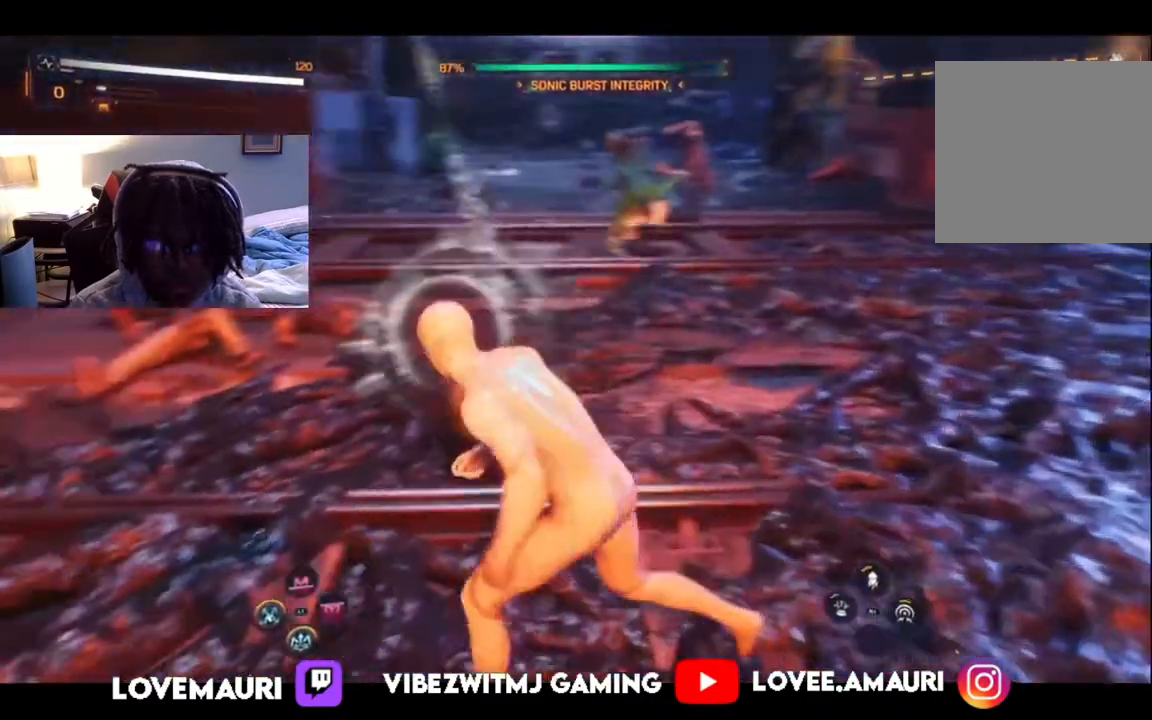
{"buttons": ["CIRCLE"], "left_stick": "right", "right_stick": "center", "events": [[50, "left_stick", "center"], [233, "TRIANGLE", "down"], [283, "left_stick", "right"], [317, "TRIANGLE", "up"], [400, "CIRCLE", "down"]]}
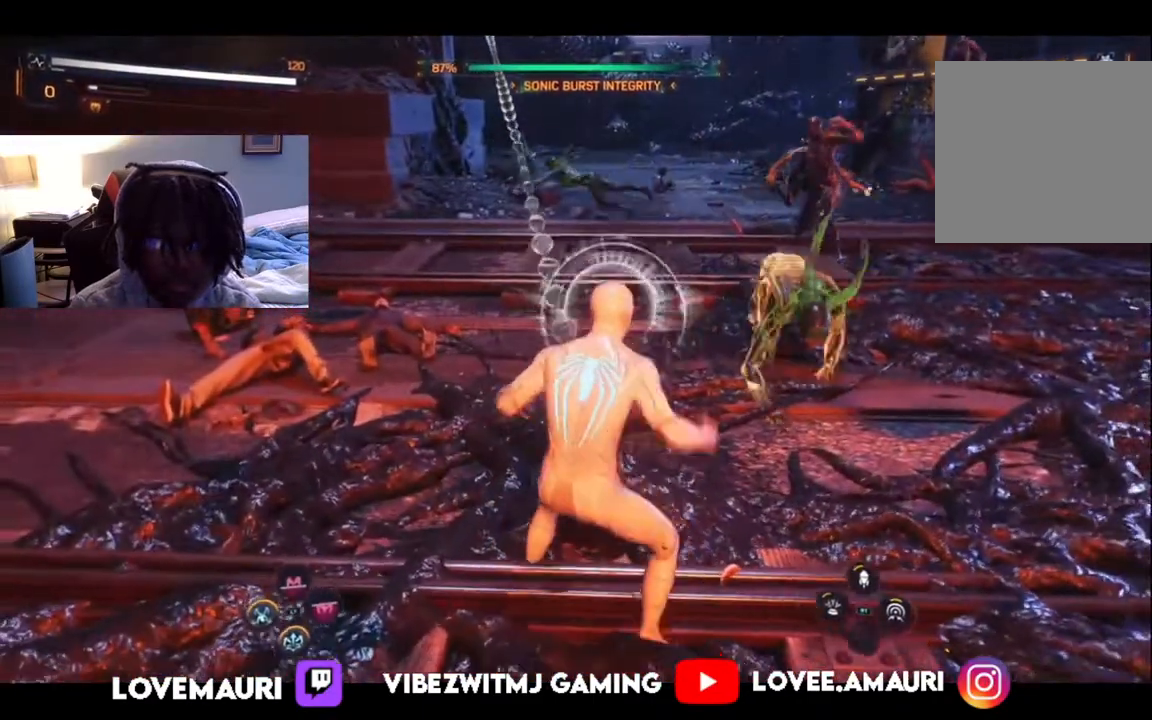
{"buttons": [], "left_stick": "right", "right_stick": "center", "events": [[67, "CIRCLE", "up"]]}
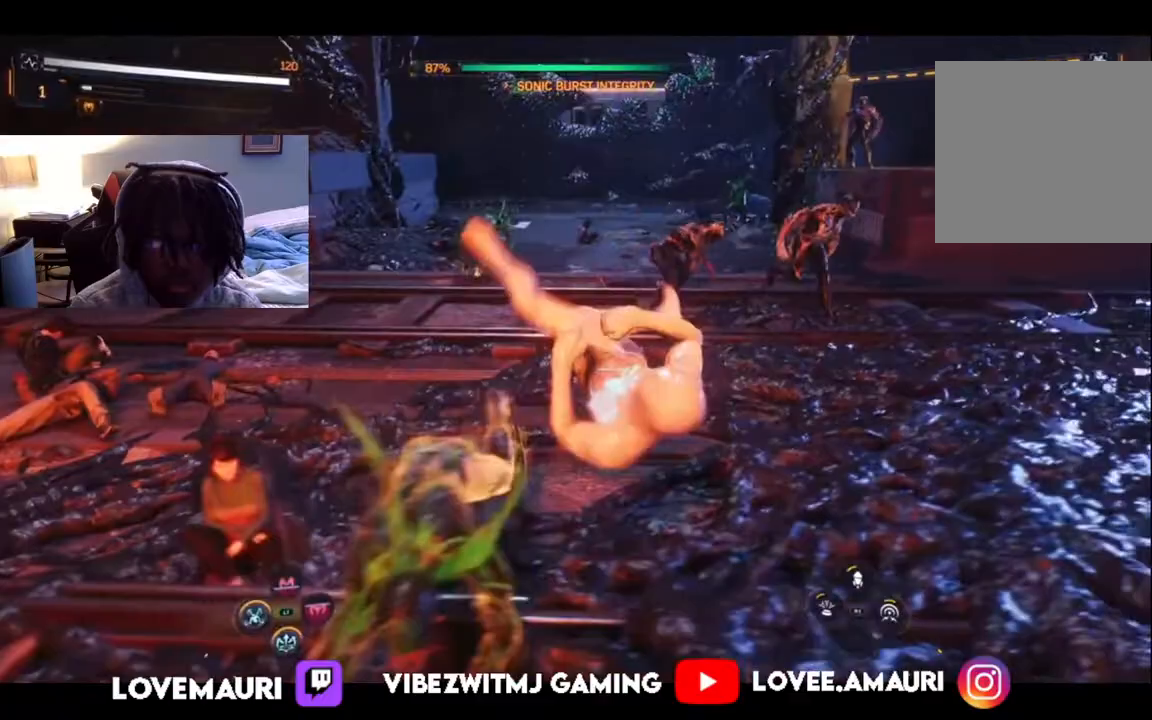
{"buttons": [], "left_stick": "left", "right_stick": "center", "events": [[17, "left_stick", "left"], [150, "SQUARE", "down"], [267, "SQUARE", "up"], [350, "SQUARE", "down"], [467, "SQUARE", "up"]]}
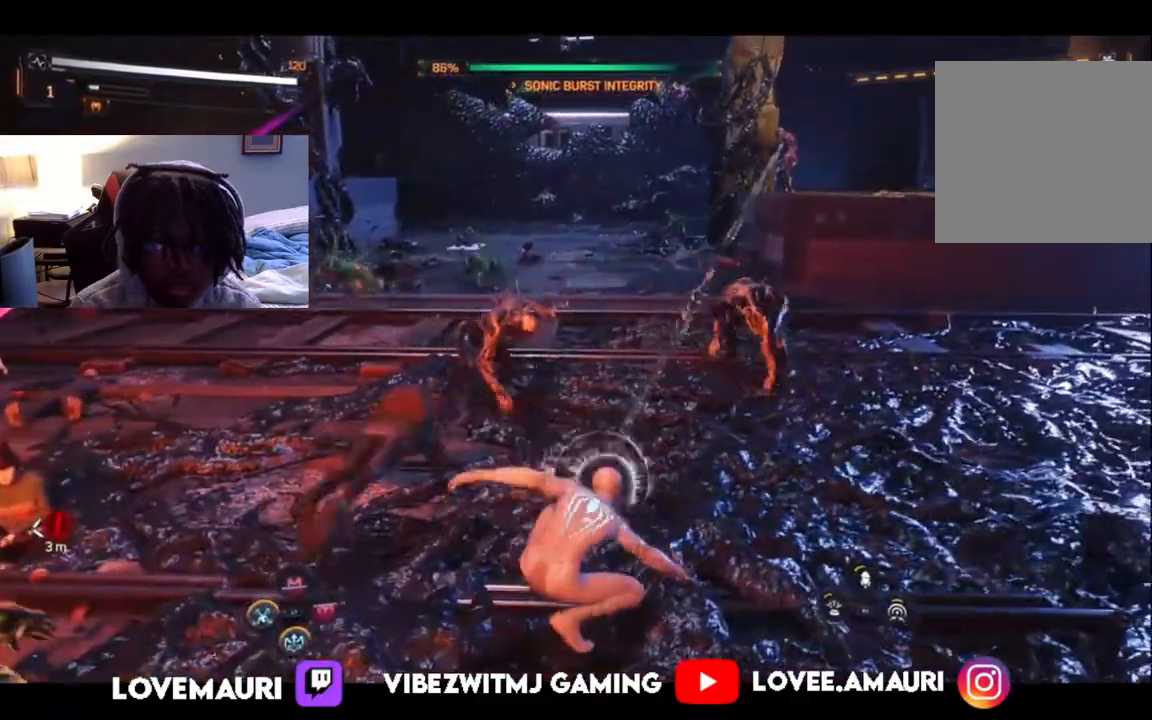
{"buttons": [], "left_stick": "left", "right_stick": "center", "events": [[67, "SQUARE", "down"], [200, "SQUARE", "up"], [283, "SQUARE", "down"], [417, "SQUARE", "up"]]}
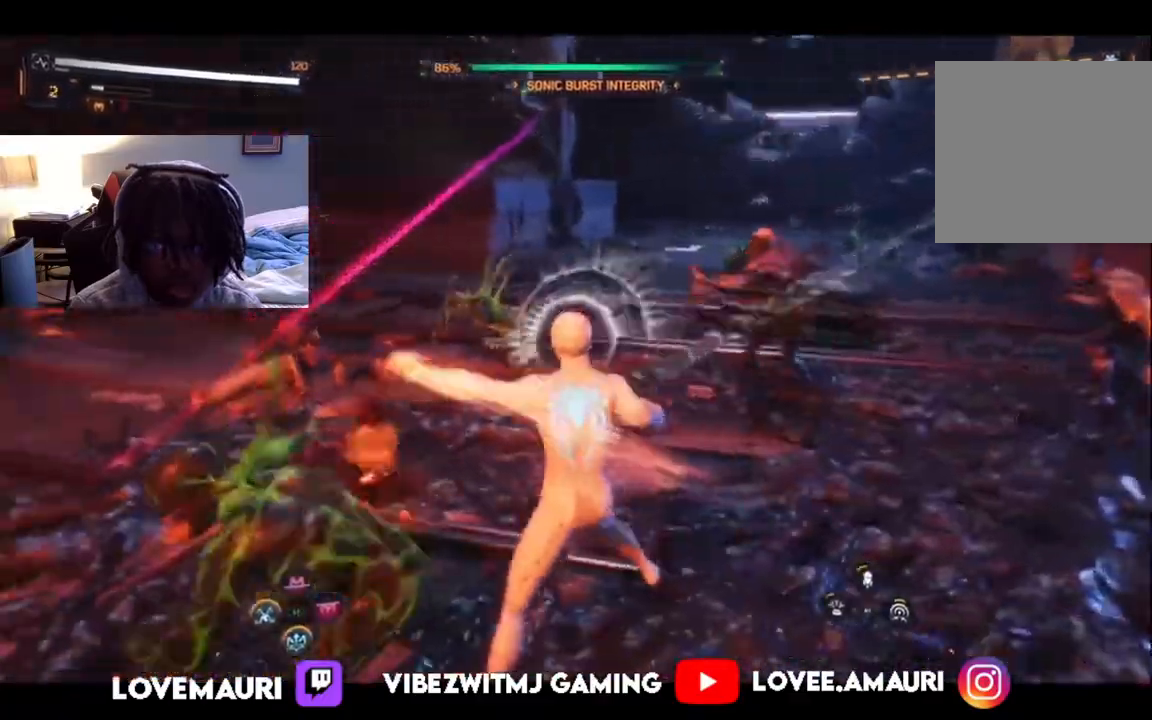
{"buttons": ["SQUARE"], "left_stick": "up-right", "right_stick": "center", "events": [[17, "SQUARE", "down"], [117, "SQUARE", "up"], [200, "left_stick", "center"], [233, "SQUARE", "down"], [283, "left_stick", "up-left"], [333, "SQUARE", "up"], [333, "left_stick", "up"], [433, "SQUARE", "down"], [500, "left_stick", "up-right"]]}
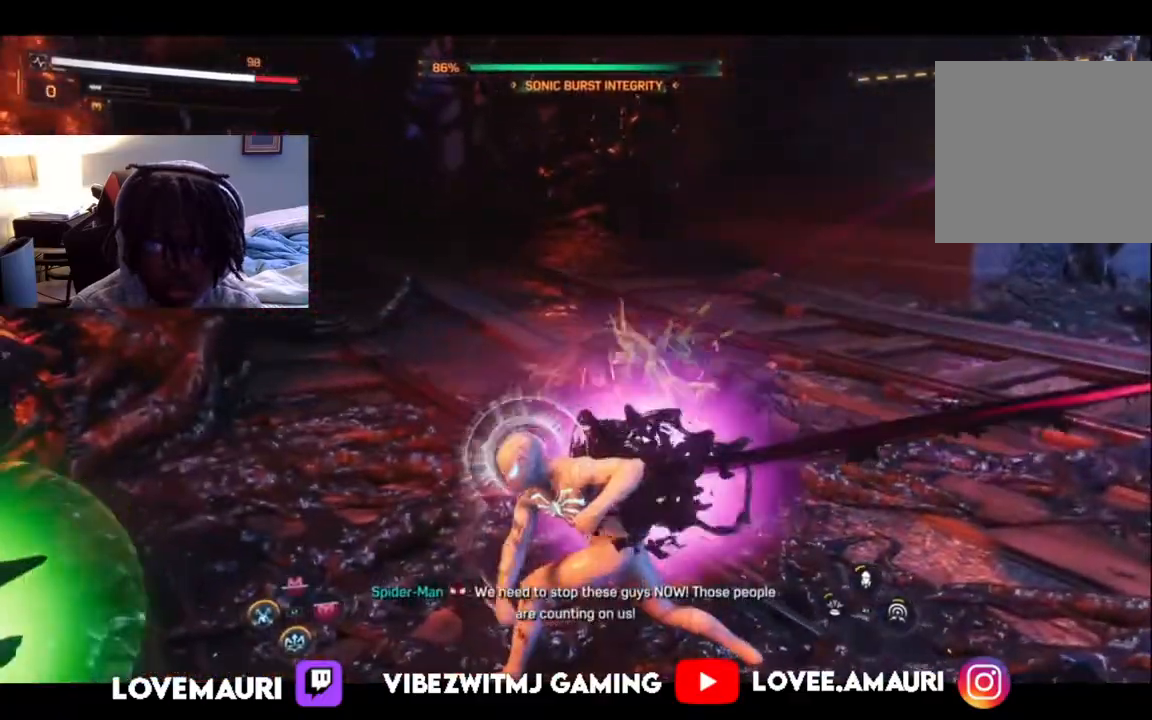
{"buttons": [], "left_stick": "right", "right_stick": "center", "events": [[33, "SQUARE", "up"], [133, "SQUARE", "down"], [267, "SQUARE", "up"], [350, "SQUARE", "down"], [383, "left_stick", "right"], [500, "SQUARE", "up"]]}
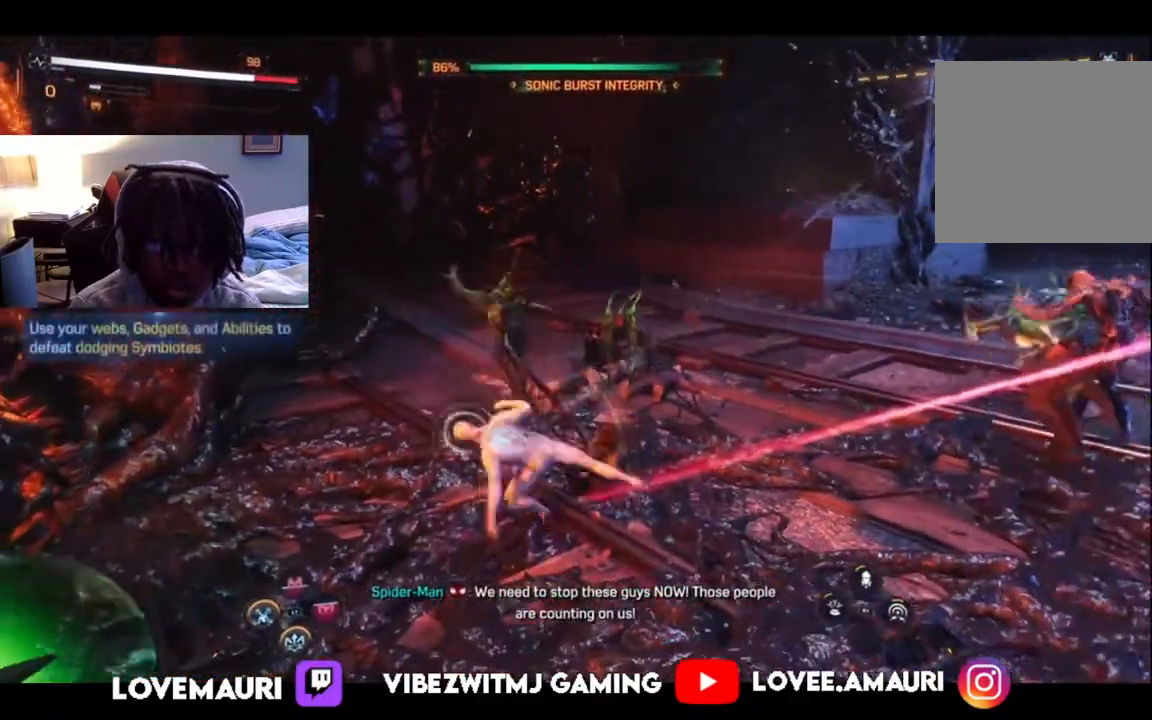
{"buttons": [], "left_stick": "right", "right_stick": "center", "events": [[83, "SQUARE", "down"], [83, "left_stick", "left"], [133, "left_stick", "right"], [200, "DPAD_DOWN", "down"], [233, "SQUARE", "up"], [250, "DPAD_LEFT", "down"], [317, "DPAD_LEFT", "up"], [350, "DPAD_DOWN", "up"], [350, "SQUARE", "down"], [500, "SQUARE", "up"]]}
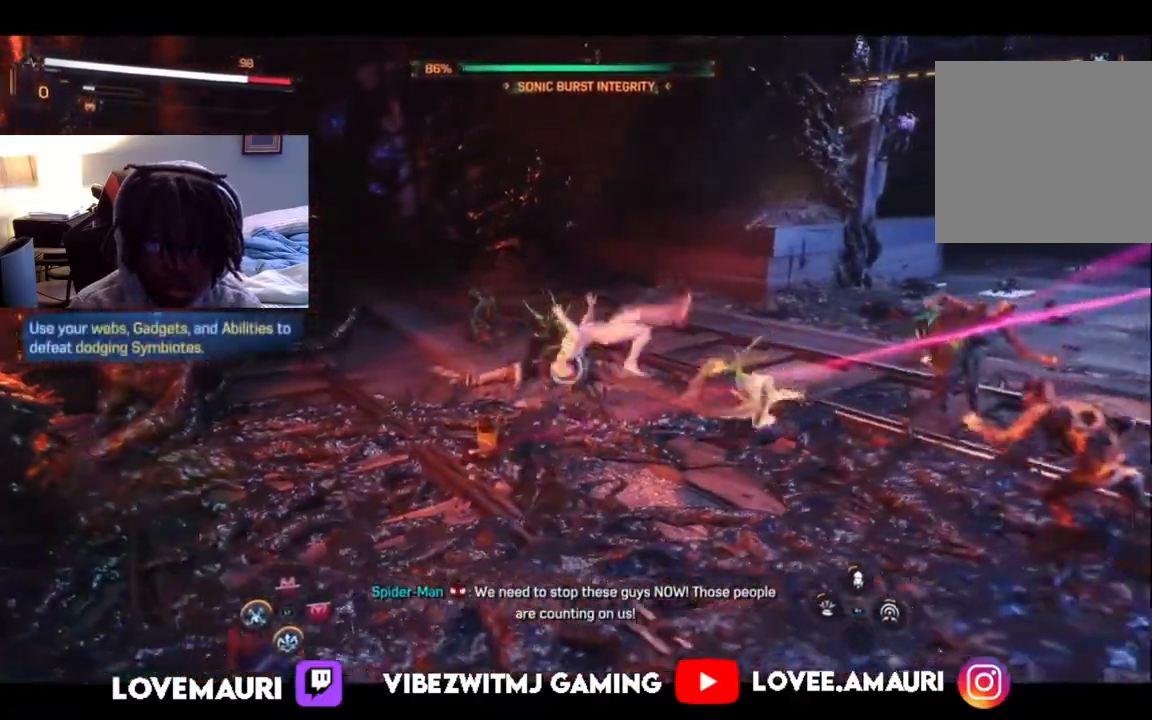
{"buttons": [], "left_stick": "down-right", "right_stick": "center", "events": [[50, "left_stick", "down-right"], [117, "SQUARE", "down"], [217, "SQUARE", "up"], [317, "SQUARE", "down"], [433, "SQUARE", "up"]]}
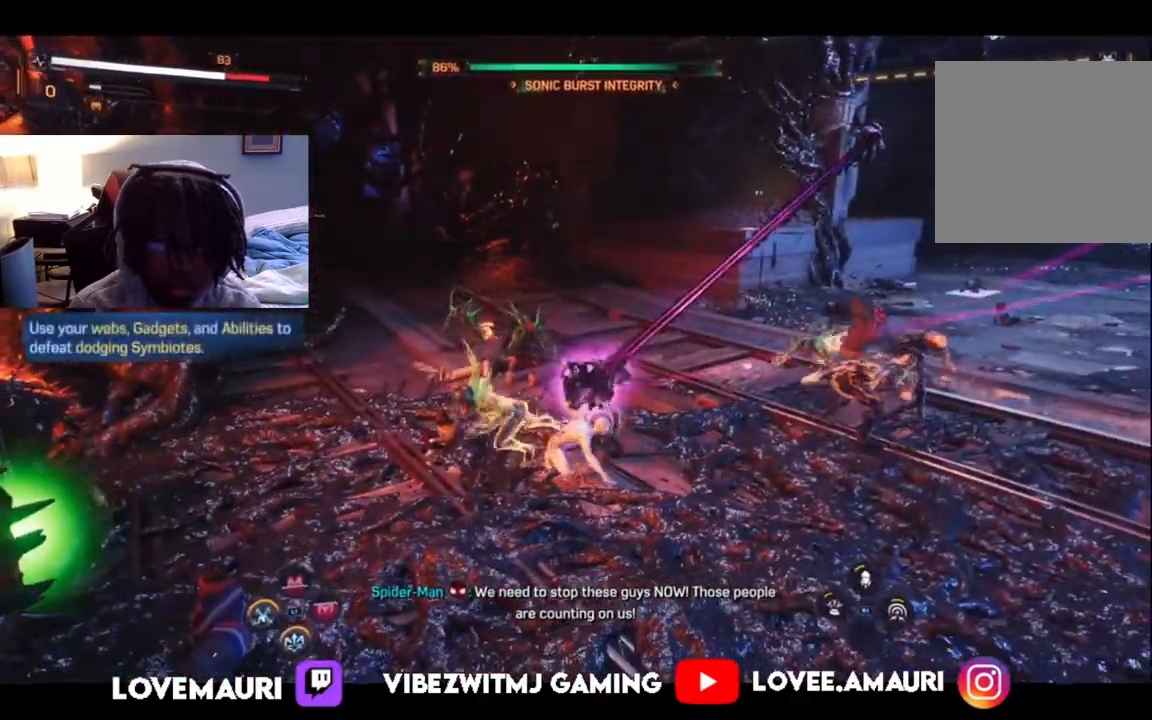
{"buttons": ["L1"], "left_stick": "left", "right_stick": "center", "events": [[33, "SQUARE", "down"], [133, "L1", "down"], [167, "SQUARE", "up"], [167, "left_stick", "center"], [350, "CROSS", "down"], [367, "left_stick", "left"], [467, "CROSS", "up"]]}
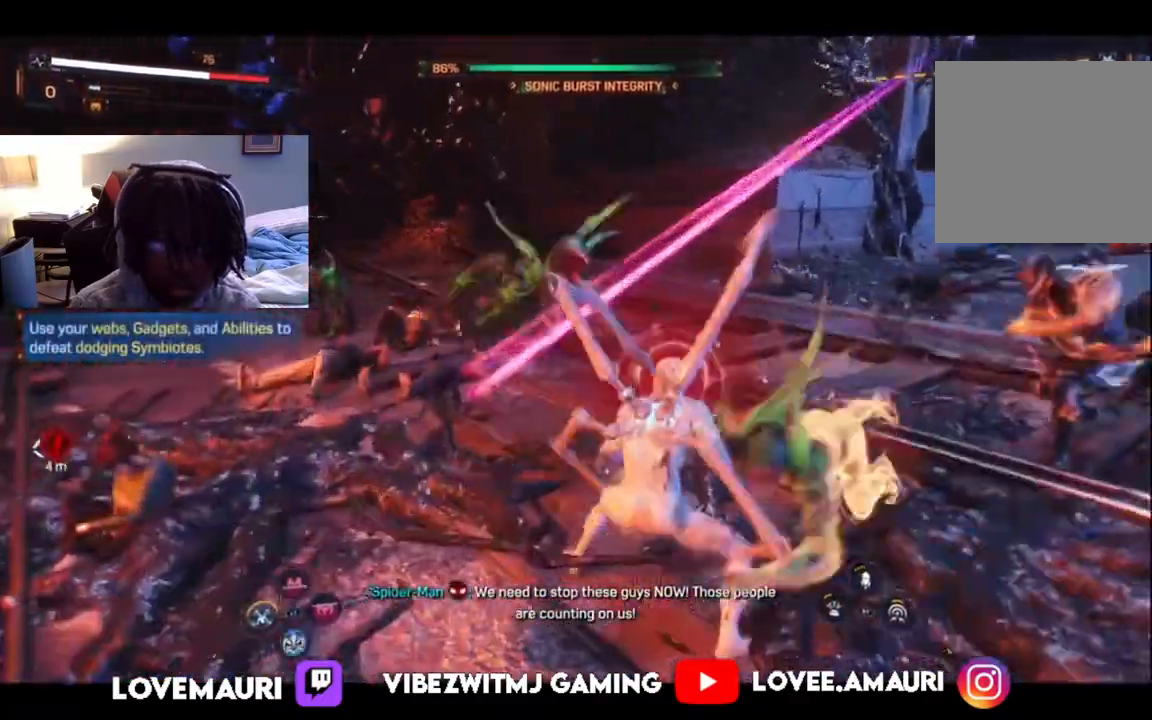
{"buttons": ["L1"], "left_stick": "center", "right_stick": "center", "events": [[100, "CROSS", "down"], [217, "CROSS", "up"], [317, "CROSS", "down"], [400, "left_stick", "center"], [467, "CROSS", "up"]]}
####
- WHAT YOU HAVE TO DO:
Copy the lines above that hold the word "CIRCLE".

- OUTPUT BELOW:
{"buttons": ["CIRCLE"], "left_stick": "right", "right_stick": "center", "events": [[50, "left_stick", "center"], [233, "TRIANGLE", "down"], [283, "left_stick", "right"], [317, "TRIANGLE", "up"], [400, "CIRCLE", "down"]]}
{"buttons": [], "left_stick": "right", "right_stick": "center", "events": [[67, "CIRCLE", "up"]]}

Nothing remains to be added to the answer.